- _Activity_: Below this sentence is a listing; return exactly its lines from the one with "middle pip: (921, 823)" to the one with "ring tip: (1027, 846)", both kept, and nothing more.
── Data excerpts ──
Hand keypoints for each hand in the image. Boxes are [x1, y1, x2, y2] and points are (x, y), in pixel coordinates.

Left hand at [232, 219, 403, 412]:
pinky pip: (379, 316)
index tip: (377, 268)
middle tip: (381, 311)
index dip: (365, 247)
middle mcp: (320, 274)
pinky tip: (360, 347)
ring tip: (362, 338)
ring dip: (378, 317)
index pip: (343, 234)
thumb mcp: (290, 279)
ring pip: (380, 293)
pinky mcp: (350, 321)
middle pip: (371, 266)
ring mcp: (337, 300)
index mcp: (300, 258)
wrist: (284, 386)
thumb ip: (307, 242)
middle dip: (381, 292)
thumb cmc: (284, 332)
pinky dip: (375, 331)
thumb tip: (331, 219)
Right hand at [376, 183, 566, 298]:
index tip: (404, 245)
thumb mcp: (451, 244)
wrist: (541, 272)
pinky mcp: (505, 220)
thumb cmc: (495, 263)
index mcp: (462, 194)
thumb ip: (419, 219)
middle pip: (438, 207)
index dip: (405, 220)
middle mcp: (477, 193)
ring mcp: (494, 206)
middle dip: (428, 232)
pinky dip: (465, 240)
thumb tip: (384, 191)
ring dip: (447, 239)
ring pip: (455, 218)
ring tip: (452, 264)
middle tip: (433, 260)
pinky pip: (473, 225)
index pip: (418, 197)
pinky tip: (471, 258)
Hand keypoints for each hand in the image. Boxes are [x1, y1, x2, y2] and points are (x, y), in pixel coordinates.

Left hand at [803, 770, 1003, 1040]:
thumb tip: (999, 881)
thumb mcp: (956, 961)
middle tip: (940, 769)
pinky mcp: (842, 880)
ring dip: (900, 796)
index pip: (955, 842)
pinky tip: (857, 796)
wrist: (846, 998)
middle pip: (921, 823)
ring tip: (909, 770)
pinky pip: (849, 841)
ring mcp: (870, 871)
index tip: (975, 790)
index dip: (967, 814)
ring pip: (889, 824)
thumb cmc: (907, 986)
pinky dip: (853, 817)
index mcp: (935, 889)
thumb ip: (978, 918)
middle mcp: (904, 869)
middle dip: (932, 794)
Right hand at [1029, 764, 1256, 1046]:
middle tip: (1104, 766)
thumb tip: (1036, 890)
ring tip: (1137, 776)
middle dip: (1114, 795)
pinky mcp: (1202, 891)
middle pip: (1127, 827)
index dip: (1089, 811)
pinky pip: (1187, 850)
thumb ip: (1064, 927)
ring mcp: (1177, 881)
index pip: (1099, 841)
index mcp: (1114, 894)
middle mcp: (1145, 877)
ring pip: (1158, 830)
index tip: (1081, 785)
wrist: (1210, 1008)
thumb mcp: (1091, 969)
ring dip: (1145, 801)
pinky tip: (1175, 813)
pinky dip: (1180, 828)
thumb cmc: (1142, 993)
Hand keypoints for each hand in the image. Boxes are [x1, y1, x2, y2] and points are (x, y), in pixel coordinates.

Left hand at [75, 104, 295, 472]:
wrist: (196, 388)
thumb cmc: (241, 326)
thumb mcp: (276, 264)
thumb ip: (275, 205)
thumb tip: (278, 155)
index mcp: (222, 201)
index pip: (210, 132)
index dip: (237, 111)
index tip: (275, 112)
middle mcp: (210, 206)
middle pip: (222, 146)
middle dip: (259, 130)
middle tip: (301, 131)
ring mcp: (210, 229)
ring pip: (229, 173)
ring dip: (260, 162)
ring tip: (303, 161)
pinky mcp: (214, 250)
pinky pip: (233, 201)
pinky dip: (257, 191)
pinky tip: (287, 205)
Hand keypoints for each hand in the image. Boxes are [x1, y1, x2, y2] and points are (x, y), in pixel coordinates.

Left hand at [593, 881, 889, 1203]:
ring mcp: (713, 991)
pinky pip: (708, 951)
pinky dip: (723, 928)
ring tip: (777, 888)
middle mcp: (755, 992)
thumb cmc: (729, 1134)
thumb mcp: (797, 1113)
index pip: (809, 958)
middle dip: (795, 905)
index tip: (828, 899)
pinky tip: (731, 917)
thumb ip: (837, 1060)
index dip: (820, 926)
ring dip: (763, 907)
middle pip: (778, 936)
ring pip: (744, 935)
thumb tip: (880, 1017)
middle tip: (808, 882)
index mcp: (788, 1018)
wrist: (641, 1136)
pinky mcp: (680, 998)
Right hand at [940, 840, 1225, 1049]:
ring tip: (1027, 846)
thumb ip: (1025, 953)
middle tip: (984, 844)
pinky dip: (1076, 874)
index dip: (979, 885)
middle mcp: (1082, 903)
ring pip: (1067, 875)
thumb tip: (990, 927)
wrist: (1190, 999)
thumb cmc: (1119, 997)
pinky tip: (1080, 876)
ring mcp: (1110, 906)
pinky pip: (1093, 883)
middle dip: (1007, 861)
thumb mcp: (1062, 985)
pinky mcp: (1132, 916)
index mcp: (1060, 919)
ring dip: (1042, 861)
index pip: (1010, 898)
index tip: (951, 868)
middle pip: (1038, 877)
───
- _Reply_:
middle pip: (921, 823)
ring tip: (909, 770)
pinky pip: (849, 841)
ring mcp: (870, 871)
index tip: (975, 790)
index dip: (967, 814)
ring pip: (889, 824)
thumb cmc: (907, 986)
pinky dip: (853, 817)
index mcp: (935, 889)
thumb ip: (978, 918)
middle mcp: (904, 869)
middle dip: (932, 794)
Right hand at [1029, 764, 1256, 1046]:
middle tip: (1104, 766)
thumb tip: (1036, 890)
ring tip: (1137, 776)
middle dip: (1114, 795)
pinky mcp: (1202, 891)
middle pip: (1127, 827)
index dip: (1089, 811)
pinky pip: (1187, 850)
thumb ip: (1064, 927)
ring mcp: (1177, 881)
index pip: (1099, 841)
index mcp: (1114, 894)
middle mcp: (1145, 877)
ring pip: (1158, 830)
index tip: (1081, 785)
wrist: (1210, 1008)
thumb mcp: (1091, 969)
ring dip: (1145, 801)
pinky tip: (1175, 813)
pinky dip: (1180, 828)
thumb cmc: (1142, 993)
Hand keypoints for each hand in the image. Boxes are [x1, y1, x2, y2] and points are (x, y), in pixel coordinates.

Left hand at [75, 104, 295, 472]:
wrist: (196, 388)
thumb cmc: (241, 326)
thumb mcp: (276, 264)
thumb ip: (275, 205)
thumb tip: (278, 155)
index mcp: (222, 201)
index pip: (210, 132)
index dip: (237, 111)
index tip: (275, 112)
middle mcp: (210, 206)
middle pip: (222, 146)
middle dip: (259, 130)
middle tip: (301, 131)
ring mcp: (210, 229)
ring pip: (229, 173)
ring dip: (260, 162)
ring tip: (303, 161)
pinky mcp: (214, 250)
pinky pip: (233, 201)
pinky dip: (257, 191)
pinky tip: (287, 205)
Hand keypoints for each hand in the image. Boxes are [x1, y1, x2, y2] and points are (x, y), in pixel coordinates.

Left hand at [593, 881, 889, 1203]:
ring mcp: (713, 991)
pinky pip: (708, 951)
pinky dip: (723, 928)
ring tip: (777, 888)
middle mcp: (755, 992)
thumb cmc: (729, 1134)
thumb mcp: (797, 1113)
index pip: (809, 958)
middle dip: (795, 905)
index tip: (828, 899)
pinky tip: (731, 917)
thumb ip: (837, 1060)
index dip: (820, 926)
ring dip: (763, 907)
middle pip: (778, 936)
ring pip: (744, 935)
thumb tip: (880, 1017)
middle tip: (808, 882)
index mcp: (788, 1018)
wrist: (641, 1136)
pinky mcp: (680, 998)
Right hand at [940, 840, 1225, 1049]:
ring tip: (1027, 846)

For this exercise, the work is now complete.